INSTRUCTION: Each line of the data below from the one holding "industry experts, while" to the one holding "invited me to join", inclusive, is to be reproduced exactly; no other line belongs in the answer.

(Extracted page text data)
^^^^^^^^

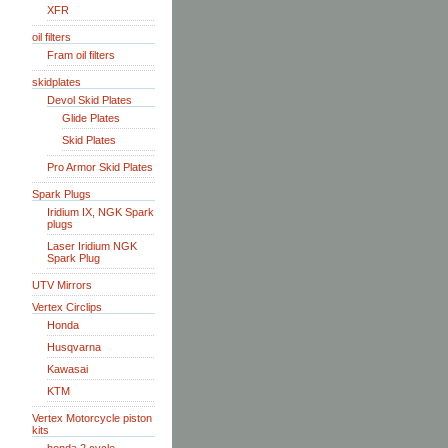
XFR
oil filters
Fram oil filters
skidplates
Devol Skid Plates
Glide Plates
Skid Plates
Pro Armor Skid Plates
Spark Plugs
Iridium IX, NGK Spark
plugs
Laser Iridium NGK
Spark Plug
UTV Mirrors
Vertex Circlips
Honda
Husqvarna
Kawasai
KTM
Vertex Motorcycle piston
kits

^^^^^^^^

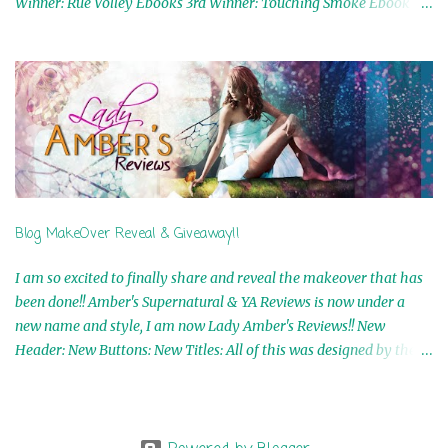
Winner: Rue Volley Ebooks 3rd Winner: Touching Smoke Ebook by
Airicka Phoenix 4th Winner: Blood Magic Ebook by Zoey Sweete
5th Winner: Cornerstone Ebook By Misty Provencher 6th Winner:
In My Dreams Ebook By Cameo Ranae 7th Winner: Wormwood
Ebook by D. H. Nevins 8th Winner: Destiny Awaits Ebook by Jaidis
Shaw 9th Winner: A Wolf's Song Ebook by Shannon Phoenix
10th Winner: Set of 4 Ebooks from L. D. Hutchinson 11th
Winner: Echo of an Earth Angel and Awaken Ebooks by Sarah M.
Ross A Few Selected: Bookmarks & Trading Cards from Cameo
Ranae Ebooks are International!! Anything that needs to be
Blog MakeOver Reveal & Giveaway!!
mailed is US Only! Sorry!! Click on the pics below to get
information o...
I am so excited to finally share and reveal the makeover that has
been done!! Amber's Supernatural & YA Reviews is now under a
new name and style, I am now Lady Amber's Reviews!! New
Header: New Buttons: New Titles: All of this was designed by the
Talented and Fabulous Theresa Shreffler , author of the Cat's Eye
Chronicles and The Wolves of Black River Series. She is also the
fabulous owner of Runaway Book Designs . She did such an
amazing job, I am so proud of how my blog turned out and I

^^^^^^^^

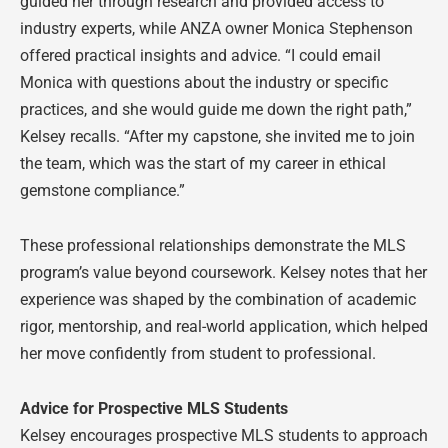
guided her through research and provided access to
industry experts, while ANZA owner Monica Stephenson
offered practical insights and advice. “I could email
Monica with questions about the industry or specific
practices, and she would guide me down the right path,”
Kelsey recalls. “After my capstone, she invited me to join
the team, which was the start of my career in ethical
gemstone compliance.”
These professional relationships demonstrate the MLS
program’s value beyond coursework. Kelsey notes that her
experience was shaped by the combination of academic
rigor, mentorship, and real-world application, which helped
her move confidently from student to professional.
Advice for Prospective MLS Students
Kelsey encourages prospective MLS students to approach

^^^^^^^^

TASK SOLUTION:
industry experts, while ANZA owner Monica Stephenson
offered practical insights and advice. “I could email
Monica with questions about the industry or specific
practices, and she would guide me down the right path,”
Kelsey recalls. “After my capstone, she invited me to join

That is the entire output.